_Activity_
From the records below, copy each line in which the string "الجيش" occurs.

Stored data entries
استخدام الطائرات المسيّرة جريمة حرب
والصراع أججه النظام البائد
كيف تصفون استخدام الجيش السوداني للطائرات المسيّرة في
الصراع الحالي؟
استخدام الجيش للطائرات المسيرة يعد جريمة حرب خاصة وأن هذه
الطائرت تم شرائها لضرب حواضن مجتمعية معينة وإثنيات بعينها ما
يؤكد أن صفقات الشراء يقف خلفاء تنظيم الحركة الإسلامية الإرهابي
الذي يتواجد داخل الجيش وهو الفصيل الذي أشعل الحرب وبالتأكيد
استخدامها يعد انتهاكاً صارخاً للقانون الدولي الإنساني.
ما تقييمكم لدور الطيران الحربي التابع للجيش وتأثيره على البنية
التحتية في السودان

_Solution to this exercise_
كيف تصفون استخدام الجيش السوداني للطائرات المسيّرة في
استخدام الجيش للطائرات المسيرة يعد جريمة حرب خاصة وأن هذه
الذي يتواجد داخل الجيش وهو الفصيل الذي أشعل الحرب وبالتأكيد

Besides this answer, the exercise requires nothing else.